Being a new student at the college, Guindo was hit with a lot of challenges.
“When going to a different country, you have to know about your objectives,” Guindo said.
The first objective was to learn English, and he learned very quickly by watching American TV shows, Guindo explained. Learning the language also made it easier to adjust to taking online courses as well as taking tests and quizzes, he added.
The next objective was to make new friends. He was able to make that happen by meeting people in his English as a Foreign Language classes.
Now, Guindo, 19, has a part- time job working at the Victory Coffee Café located in the first floor of the library.
Guindo, like many international students, struggled to adjust to living in the United States. Cultural barriers and money become problems for them when attending college for the first time.
Yangnan Emmet, an international student from China, attended and graduated from #5 High School in her home country. After finishing high school, Emmet worked in Shanghai for a year then came to the United States.
The first time Emmet moved to the U.S. and took classes at CPCC, she found it difficult to start conversations with the locals.After spending more time with the local people in Charlotte, it was easier to talk to her classmates, Emmet explained.
Yang Xu, another international student from China, finished her education at #16 High School. She also attended the National Academy of Chinese Theatre Arts and majored in dance.
When Xu first had to interact with her fellow EFL classmates, she learned through a series of body language and hand gestures. For example, if a classmate asked her if she drove a car, they would motion their hands as if turning a steering wheel, Xu explained.
Clubs and organizations such as the International Student Association provide comfort for international students, said Elizabeth Bazin, director of International Programs.
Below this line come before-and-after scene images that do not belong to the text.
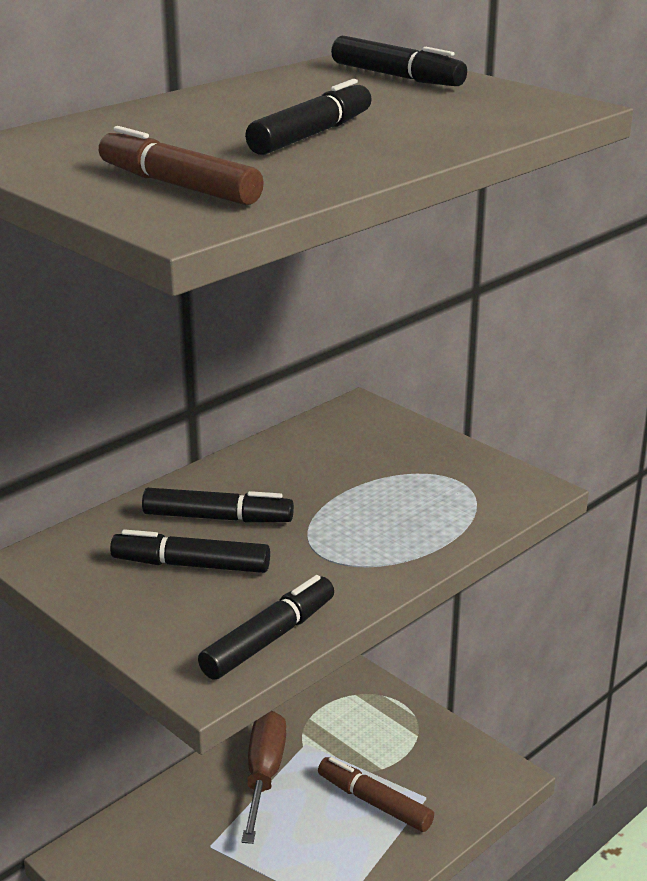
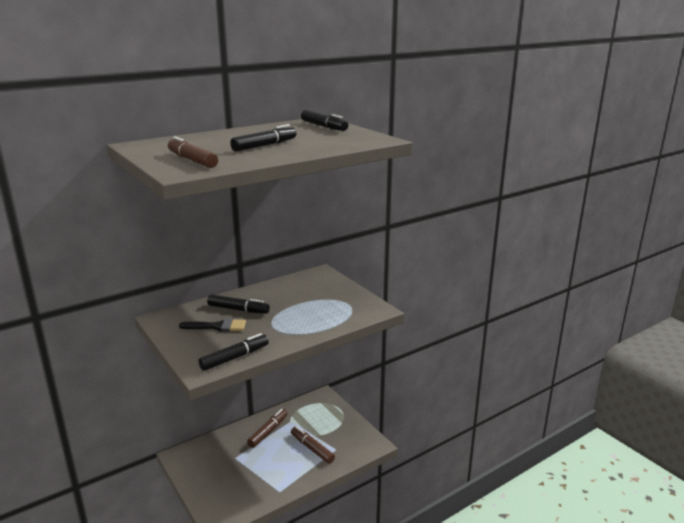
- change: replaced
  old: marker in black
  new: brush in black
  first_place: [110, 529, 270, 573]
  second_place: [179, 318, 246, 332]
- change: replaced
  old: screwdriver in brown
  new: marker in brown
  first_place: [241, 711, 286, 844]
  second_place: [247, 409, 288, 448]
For example, for students who are Muslim and follow the Islamic faith, the program supplies prayer mats for them.
Every other Thursday, the International Student Association hosts an international coffee where students from all parts of the world can socialize while eating snacks and drinking coffee.
Guindo misses his family, but his EFL teachers try to get the classmates to be together like a family.
Guindo explains that back home in Africa, all of the classmates were treated like family.